Saya tidak mau membahas mendalam tentang dukungan saya kepada salah satu pihak. Bisa-bisa saya juga kena jerat UU ITE tentang pencemaran nama baik tersebut. Wah… jangan sampai deh… :-)

Yaa.. Saya cuma mau berbagi pemikiran saya tentang kasus ini. Bagi saya, kasus ini memang miris sekali. Prita dijerat oleh UU yang baru seumur jagung, karena baru disahkan bulan April 2008 lalu. Saya jujur tidak tahu bagaimana proses pembuatan UU tersebut, karena saya sendiri tidak merasa UU ini ramai dibicarakan sebelumnya. Tidak seperti UU Pornografi yang dilempar dulu ke publik, bahkan dibuat debat di televisi swasta. Jadi mikir nii… jangan-jangan UU ini take it from granted. Ada enggak ya, trial and error untuk setiap UU yang dibuat pemerintah?

Dari yang saya pernah baca di Kompas, Senin 8 Juni 2009. Dari situ saya baru tahu bahwa sebenarnya pemerintah Indonesia sudah diminta untuk menghapus pasal tentang pencemaran nama baik dan perlakuan tidak menyenangkan. Tapi, sampai sekarang masih juga belum dilaksanakan.

Menurut saya memang bener deh, pasal yang menyinggung tentang pencemaran nama baik dan perlakuan tidak menyenangkan ini adalah sesuatu yang relatif. Ketika saya mengatai seorang A dengan kalimat, “kamu jelek sekali. Kalau begitu tidak ada yang mau berteman denganmu,”. Mungkin dia bersikap biasa saja dan tidak membalas kata-kata saya. Tapi lain halnya jika saya mengatai seorang B dengan kalimat yang sama. Mungkin dia akan marah dan menuntut saya telah mencemarkan nama baiknya. Intinya, tingkat sensitifitas orang itu beda-beda.

Fiuuhh… miris sekali. Bukankah UU dan hukum itu sifatnya pasti dan diberlakukan sama ke semua pihak. Melihat ini, saya jadi khawatir dengan nasib penegakan hukum Indonesia untuk selanjutnya. UU yang disusun oleh DPR, yang notabene mereka digaji besar dari uang rakyat. Tapi, UU itu sendiri dibuat untuk menjerat rakyat. Mereka yang punya super power dan money power menggunakan UU itu dengan semena-mena. Jadilah kasus Prita ini terjadi.

Melihat kasus Prita ini, saya rasa Prita sedang apes karena bertemu dengan pihak industri yang sangat sensitif, dan seperti yang dibilang seorang dokter ketika diwawancarai di TV – bahwa industri tersebut bersikap cukup arogan.
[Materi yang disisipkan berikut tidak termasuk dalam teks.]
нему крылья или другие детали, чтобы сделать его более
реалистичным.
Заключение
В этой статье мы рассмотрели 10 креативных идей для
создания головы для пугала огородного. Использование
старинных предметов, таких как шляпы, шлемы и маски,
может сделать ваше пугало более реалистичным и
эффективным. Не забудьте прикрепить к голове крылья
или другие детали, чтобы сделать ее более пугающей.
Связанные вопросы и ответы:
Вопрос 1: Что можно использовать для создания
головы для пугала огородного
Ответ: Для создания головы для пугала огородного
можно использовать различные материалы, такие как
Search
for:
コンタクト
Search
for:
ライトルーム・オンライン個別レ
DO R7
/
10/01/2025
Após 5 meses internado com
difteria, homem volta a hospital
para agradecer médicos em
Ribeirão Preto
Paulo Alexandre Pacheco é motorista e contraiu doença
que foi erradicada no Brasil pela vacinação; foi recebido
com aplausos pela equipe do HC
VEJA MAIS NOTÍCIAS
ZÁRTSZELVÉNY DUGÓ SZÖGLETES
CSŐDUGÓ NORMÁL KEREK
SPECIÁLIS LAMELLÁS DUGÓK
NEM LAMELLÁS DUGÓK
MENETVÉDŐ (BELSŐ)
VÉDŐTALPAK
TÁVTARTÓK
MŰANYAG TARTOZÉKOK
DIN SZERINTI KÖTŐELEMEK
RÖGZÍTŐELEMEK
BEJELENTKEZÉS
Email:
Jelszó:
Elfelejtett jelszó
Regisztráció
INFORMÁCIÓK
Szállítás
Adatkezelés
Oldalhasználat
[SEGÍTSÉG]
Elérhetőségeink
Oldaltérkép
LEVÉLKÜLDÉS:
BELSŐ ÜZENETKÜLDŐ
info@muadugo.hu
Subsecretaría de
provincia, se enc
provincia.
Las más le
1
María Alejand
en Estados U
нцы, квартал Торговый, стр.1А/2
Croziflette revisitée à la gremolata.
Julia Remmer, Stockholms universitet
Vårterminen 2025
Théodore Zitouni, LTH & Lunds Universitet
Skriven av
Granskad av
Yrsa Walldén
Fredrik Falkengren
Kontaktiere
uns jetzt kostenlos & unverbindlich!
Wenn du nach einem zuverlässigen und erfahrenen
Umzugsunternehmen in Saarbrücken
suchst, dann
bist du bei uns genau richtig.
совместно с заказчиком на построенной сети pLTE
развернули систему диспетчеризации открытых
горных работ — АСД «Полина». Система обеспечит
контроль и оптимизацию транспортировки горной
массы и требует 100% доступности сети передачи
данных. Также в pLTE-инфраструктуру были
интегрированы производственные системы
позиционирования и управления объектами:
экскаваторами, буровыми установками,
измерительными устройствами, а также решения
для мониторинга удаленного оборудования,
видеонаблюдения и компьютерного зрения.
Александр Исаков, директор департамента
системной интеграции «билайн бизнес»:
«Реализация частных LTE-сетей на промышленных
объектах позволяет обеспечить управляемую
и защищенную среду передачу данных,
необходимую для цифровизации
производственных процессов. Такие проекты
Pihak RS OMNI pun juga tidak kalah apesnya. Mereka hanya berniat untuk menuntut Prita dan menyelesaikannya di meja hijau. Tapi ternyata kasus ini tercium media elektronik alias TV. Jadinya, ramai-ramailah massa menghakiminya.

Kasus Prita ketika dilayani dengan tidak baik di RS mungkin sebuah kasus yang sederhana. Tapi, kemudian Prita curhat ke temennya dan temennya menyebarluaskan ke milis-milis. Akhirnya jadi tidak sederhanalah kasus itu. Didukung juga, tata bahasa yang kemudian dijadikan alasan pihak penuntut. Gaya bahasanya mungkin kurang halus dan tidak ada editornya di situ.

Reaksi RS OMNI pun juga terlalu berlebihan. Dengan memasang iklan besar setengah halaman SK Kompas pada bulan November 2008. Orang-orang pembaca Kompas jadi penasaran dan mencari tahu masalahnya apa sih, kok sampai masang iklan gede begitu. Saya yakin memori itu tidak akan lama, mereka akan segera melupakan iklan besar tersebut. Tapi sayangnya, tuntutan RS OMNI dan memenjarakan Prita yang tercium media TV kali ini membuat masalah jadi runyam. Orang yang dulu sudah lupa dengan iklan besar tersebut, jadi berusaha mengingat lagi (seperti saya ini), dan orang yang tidak pernah tahu atau tidak pernah mendapat email dari Prita tersebut jadi berusaha mencari tahu. Lalu ramailah massa menghakimi OMNI.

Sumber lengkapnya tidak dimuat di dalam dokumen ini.